Моральная философия стоиков — явление, столь же показательное для римского общества времён Сенеки и Тацита, как легкомысленная поэзия Овидия — для времени Августа. Римский мир, ещё недавно казавшийся воплощением гармонии, обернулся своей теневой стороной — бессилием и беспомощностью личности пред могуществом авторитарной власти. Хуже всего было то, что на этой тирании по существу и покоился Orbis Romanus : огромному государству, созданному в результате длившихся не одно столетие завоевательных войн, требовалась твёрдая рука единовластного правителя. Прежняя аристократическая республика с её перманентными гражданскими распрями, с не прекращающейся ни на миг борьбой кланов и партий, не могла обеспечить даже внутреннюю стабильность, не говоря уже о решении таких задач, как сохранение и, по возможности, расширение империи, или интеграция всех римских владений в единое политическое целое.
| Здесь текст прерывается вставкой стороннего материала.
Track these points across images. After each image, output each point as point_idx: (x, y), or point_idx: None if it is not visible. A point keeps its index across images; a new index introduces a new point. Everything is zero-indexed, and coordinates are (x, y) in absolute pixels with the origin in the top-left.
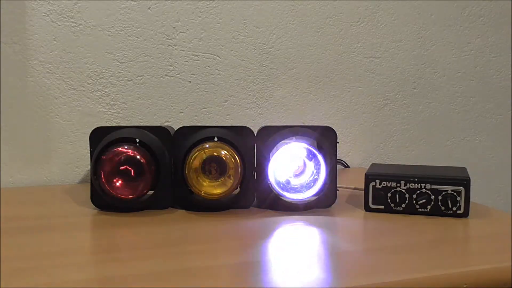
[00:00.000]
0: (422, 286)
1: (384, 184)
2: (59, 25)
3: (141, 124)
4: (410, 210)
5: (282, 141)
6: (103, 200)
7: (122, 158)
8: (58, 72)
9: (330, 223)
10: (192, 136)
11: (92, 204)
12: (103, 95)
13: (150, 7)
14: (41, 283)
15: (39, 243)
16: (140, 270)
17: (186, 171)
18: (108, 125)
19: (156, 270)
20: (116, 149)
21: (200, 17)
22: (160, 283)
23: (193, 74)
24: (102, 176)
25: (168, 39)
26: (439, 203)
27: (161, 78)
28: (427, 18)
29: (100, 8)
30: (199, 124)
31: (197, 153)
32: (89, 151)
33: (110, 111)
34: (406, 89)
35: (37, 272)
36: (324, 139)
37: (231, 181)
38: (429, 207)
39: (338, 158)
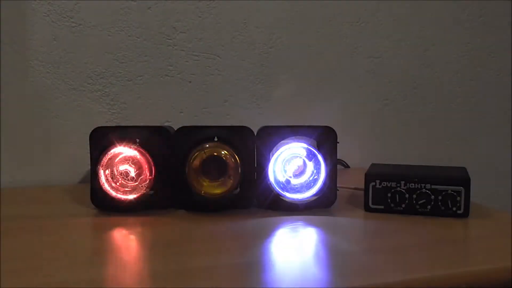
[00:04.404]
0: (422, 286)
1: (384, 184)
2: (59, 25)
3: (141, 124)
4: (410, 210)
5: (282, 141)
6: (103, 200)
7: (122, 158)
8: (58, 72)
9: (330, 223)
10: (192, 136)
11: (92, 204)
12: (103, 95)
13: (150, 7)
14: (41, 283)
15: (39, 243)
16: (140, 270)
17: (186, 171)
18: (108, 125)
19: (156, 270)
20: (116, 149)
21: (200, 17)
22: (160, 283)
23: (193, 74)
24: (102, 176)
25: (168, 39)
26: (439, 203)
27: (161, 78)
28: (427, 18)
29: (100, 8)
30: (199, 124)
31: (197, 153)
32: (89, 151)
33: (110, 111)
34: (406, 89)
35: (37, 272)
36: (324, 139)
37: (231, 181)
38: (429, 207)
39: (338, 158)
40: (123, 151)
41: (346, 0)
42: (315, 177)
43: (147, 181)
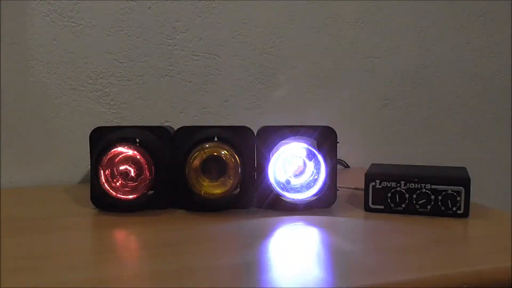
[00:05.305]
0: (422, 286)
1: (384, 184)
2: (59, 25)
3: (141, 124)
4: (410, 210)
5: (282, 141)
6: (103, 200)
7: (122, 158)
8: (58, 72)
9: (330, 223)
10: (192, 136)
11: (92, 204)
12: (103, 95)
13: (150, 7)
14: (41, 283)
15: (39, 243)
16: (140, 270)
17: (186, 171)
18: (108, 125)
19: (156, 270)
20: (116, 149)
21: (200, 17)
22: (160, 283)
23: (193, 74)
24: (102, 176)
25: (168, 39)
26: (439, 203)
27: (161, 78)
28: (427, 18)
29: (100, 8)
30: (199, 124)
31: (197, 153)
32: (89, 151)
33: (110, 111)
34: (406, 89)
35: (37, 272)
36: (324, 139)
37: (231, 181)
38: (429, 207)
39: (338, 158)
40: (123, 151)
41: (346, 0)
42: (315, 177)
43: (147, 181)
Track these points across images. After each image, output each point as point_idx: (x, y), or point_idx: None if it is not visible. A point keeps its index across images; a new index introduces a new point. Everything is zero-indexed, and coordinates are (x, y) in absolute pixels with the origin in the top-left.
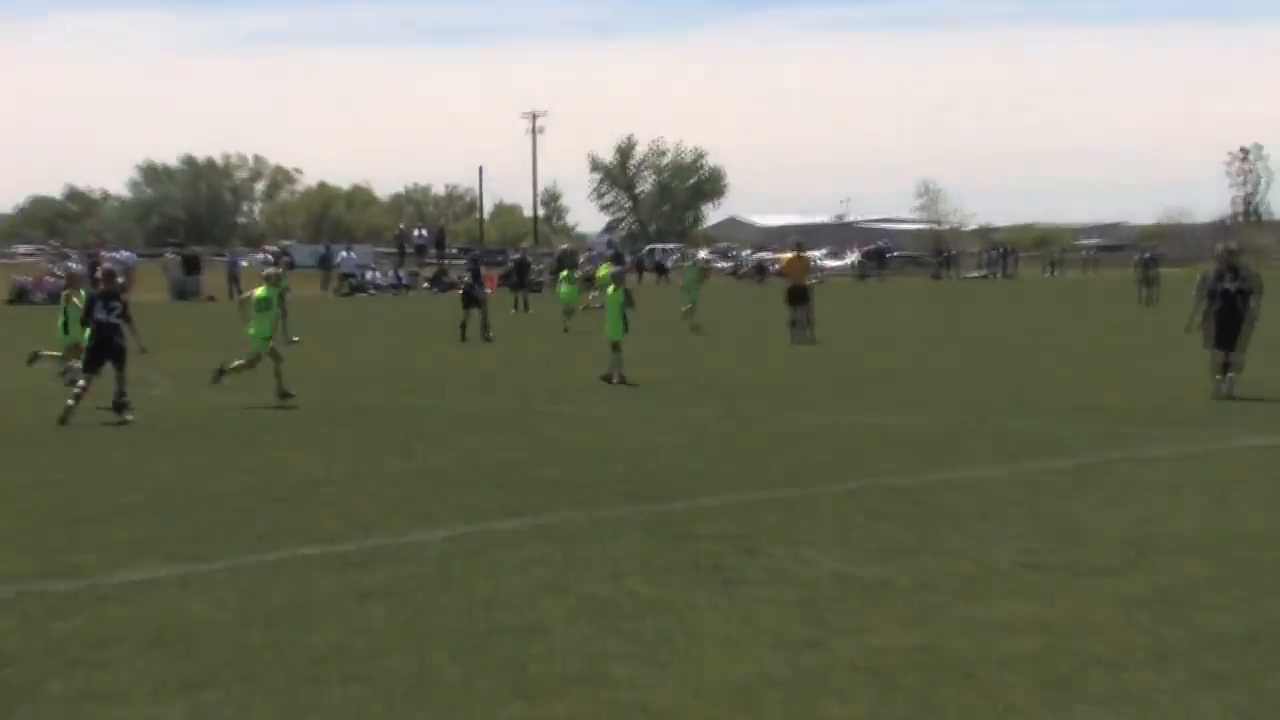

Лучшие умы Рима отчётливо сознавали, что никакой альтернативы империи Цезарей нет (Tac. Hist., I, 1), и, тем не менее, этот строй, в том виде, какой он принял при преемниках Августа, был для них непереносим.
Стоическая философия с её идеями о внутренней свободе человека, независящей от внешних, в том числе и политических, условий, была просто создана для того, чтобы служить учительницей жизни этим людям, одинаково неспособным принять крайности республиканской свободы и ничем не ограниченного деспотизма. Впрочем, пресловутая внутренняя свобода (???) на практике нередко оказывалась лишь свободой уйти из жизни: для эпохи раннего принципата нам известно немало подобного рода самоубийств. [462] Inge W. R. Society in Rome under the Caesars. London, 1888. P. 70–73.
Однако владыки империи пытались посягнуть и на это последнее право своих подданных, считая, без сомнения, что римляне должны не только жить, но и умирать, как им хочется (Suet., Tib., 61).
Террор нанёс сильный удар старой аристократии: в числе пострадавших было немало представителей знатных фамилий: Аврелиев, Домициев, Кальпурниев, Эмилиев, Скрибониев, Элиев. Впрочем, и без него старый нобилитет рано или поздно сошёл бы со сцены, уступив место новым социальным силам. Важнее другое: в условиях террористического режима Юлиев-Клавдиев успело вырасти целое поколение, то самое, которое будет определять облик империи в близкую уже эпоху её расцвета — в годы Флавиев и Антонинов.
Каких же людей создавало это время? Какой тип римлянина, человека и гражданина, стал её положительным итогом? К счастью, у нас есть биография человека, которого с полным правом можно назвать героем этой эпохи. Имя этого человека — Гней Юлий Агрикола.
Тесть Тацита Юлий Агрикола родился 13 июня 40 г. в древней и знаменитой колонии Форум Юлия в Галлии, а умер — 23 августа 93 г. Время его жизни, таким образом, охватывает почти весь период террора: его детство прошло при Клавдии, юность — при Нероне; застал он и последний рецидив репрессивной системы, правление Домициана. Его семья пострадала от политических преследований при Гае Цезаре: отец Агриколы сенатор Юлий Грецин, известный в своё время судебный оратор, получив от Калигулы приказание выступить с обвинительной речью против Марка Силана, отца первой жены императора, отказался и впоследствии сам был предан смерти (Tac. Agr., 4).
Уже в раннем детстве мальчик должен был узнать из семейных преданий о существовании в окружающем его мире страшной силы, олицетворением которой был принцепс. Пройдёт ещё несколько лет, и подросший Агрикола узнает, что служить этой силе всю жизнь — его обязанность как гражданина и римлянина.
Карьера Агриколы представляет собой типичный пример продвижения по служебной лестнице человека "третьей силы" — выходца из среды формирующегося в I в. н. э. класса имперских служащих: прокураторов фиска, сотрудников аппарата принцепса, военных командиров. [463] О термине "третья сила" см.: Кнабе Г. С. Корнелий Тацит. С. 38–53.
Видное место в такой карьере по традиции занимала военная служба, которую молодой Агрикола успешно начал в Британии под начальством Светония Паулина, который в 59–61 гг. был наместником этой провинции. Вернувшись оттуда, Агрикола женился на девушке из знатного римского рода Домициев, Домиции Децидиане. Этот брак обеспечил ему влиятельную поддержку, столь необходимую каждому молодому человеку в начале карьеры. Он был квестором в провинции Азия, народным трибуном, а затем претором, не совершив, впрочем, на этих постах ничего примечательного. Обстановка, сложившаяся в Риме при Нероне, вынуждала его благоразумно держаться в стороне от общественных дел (Tac. Agr., 5–6).